Introduction: Molecular Genetics of Acid Sensing and Response

Since most biological reactions in human body occur within narrow ranges around neutral environments, any changes in the pH environment have great impacts on a wide variety of functions, including gene expression, protein folding, enzymatic activities, cell proliferation, and cell death. When the pH homeostasis is disrupted and results in tissue acidity, how various cell types sense and respond in their physiology, metabolism, and gene expression play a dramatic role in modulating disease outcomes. Therefore, understanding how various cells sense and react to pH imbalance have broad impact in a wide variety of human diseases, including cancer, stroke, myocardial infarction, diabetes, and renal and infectious diseases. In this book, several experts in the field have highlighted various aspects of the molecular genetics on how mammalian cells sense and respond to acidosis and their implications in the normal physiological adaptations and pathogenesis. These reviews highlight at least three levels of complexity in the acid sensing and response among different cell types and disease settings.
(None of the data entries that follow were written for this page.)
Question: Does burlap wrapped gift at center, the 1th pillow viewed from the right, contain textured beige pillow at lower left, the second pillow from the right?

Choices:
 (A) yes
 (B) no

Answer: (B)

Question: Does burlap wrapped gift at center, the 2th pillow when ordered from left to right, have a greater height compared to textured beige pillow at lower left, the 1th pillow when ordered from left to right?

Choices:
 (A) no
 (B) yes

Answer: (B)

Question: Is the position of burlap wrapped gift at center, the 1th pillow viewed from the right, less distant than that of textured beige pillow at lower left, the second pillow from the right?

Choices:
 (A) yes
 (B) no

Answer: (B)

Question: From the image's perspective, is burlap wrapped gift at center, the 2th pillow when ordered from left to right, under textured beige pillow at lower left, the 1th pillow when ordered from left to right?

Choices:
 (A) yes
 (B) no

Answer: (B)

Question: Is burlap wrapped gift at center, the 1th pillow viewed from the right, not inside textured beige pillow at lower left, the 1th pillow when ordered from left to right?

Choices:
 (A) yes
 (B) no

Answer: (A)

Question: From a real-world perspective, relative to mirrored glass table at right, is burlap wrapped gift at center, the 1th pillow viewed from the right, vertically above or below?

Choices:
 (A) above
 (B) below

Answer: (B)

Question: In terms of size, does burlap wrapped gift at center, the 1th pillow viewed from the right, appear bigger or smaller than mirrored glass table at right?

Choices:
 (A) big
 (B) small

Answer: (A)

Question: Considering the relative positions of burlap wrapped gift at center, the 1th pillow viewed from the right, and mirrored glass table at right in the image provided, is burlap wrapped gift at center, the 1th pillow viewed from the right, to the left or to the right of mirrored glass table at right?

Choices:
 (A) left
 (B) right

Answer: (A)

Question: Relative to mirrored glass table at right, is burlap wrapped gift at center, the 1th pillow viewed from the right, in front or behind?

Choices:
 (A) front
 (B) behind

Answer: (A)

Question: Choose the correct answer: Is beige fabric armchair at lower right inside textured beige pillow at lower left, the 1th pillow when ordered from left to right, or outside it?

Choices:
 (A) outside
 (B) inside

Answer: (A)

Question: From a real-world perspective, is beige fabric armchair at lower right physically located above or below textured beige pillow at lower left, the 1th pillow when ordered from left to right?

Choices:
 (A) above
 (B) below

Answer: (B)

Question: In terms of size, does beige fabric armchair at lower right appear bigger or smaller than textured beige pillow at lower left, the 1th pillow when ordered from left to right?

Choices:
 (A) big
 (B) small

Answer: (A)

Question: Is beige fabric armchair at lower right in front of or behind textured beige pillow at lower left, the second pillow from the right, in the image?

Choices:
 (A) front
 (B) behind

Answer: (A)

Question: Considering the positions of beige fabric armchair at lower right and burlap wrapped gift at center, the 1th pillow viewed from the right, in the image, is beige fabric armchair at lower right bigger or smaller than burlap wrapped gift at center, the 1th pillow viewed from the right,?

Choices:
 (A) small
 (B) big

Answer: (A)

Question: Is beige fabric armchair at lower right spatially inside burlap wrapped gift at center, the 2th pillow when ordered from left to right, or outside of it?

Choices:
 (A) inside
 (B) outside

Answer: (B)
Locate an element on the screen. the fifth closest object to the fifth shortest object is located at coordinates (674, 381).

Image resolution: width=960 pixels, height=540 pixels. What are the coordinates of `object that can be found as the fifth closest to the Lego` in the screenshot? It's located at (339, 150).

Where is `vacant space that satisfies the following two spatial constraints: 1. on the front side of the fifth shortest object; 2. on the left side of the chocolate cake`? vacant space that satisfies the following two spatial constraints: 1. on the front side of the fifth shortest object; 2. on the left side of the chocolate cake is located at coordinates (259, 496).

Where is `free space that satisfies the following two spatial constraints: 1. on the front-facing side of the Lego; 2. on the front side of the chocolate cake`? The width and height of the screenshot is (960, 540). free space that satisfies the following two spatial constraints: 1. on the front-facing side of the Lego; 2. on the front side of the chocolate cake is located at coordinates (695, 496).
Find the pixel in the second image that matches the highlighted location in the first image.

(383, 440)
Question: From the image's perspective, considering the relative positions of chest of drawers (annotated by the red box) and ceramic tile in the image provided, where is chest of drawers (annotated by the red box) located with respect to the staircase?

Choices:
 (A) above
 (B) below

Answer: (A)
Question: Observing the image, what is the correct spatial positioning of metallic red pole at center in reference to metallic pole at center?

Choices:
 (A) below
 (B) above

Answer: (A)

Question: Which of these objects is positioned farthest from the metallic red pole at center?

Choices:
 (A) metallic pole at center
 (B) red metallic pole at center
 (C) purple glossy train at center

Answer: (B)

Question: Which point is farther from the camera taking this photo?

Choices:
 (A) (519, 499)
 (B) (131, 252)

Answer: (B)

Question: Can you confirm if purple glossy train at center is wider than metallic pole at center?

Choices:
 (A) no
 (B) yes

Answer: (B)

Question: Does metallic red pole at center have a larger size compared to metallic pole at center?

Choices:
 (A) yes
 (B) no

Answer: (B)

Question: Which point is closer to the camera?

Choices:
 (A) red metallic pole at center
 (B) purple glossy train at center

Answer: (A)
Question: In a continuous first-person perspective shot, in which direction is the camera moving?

A Genomic Analysis of Cellular Responses and Adaptions to Extracellular Acidosis

Even though lactic acidosis is a prominent feature of solid tumors, we have limited understanding of the mechanisms by which lactic acidosis influences the genetic, epigenetic, proteomic, and metabolic phenotypes of cancer cells. This chapter aims to (1) briefly outline the tumor microenvironment and how acidity relates to its biology; (2) briefly discuss traditional hypothesis-driven or single-gene studies that have explored cancer cells’ responses to acidosis or lactic acidosis; (3) explain what we have learned from “-omics” approaches that have been applied to studying cellular response to acid and lactic acid; and (4) reflect on the projections of these studies in (2) and (3) to in vivo human tumor biology and how we can use this information to better inform disease treatments.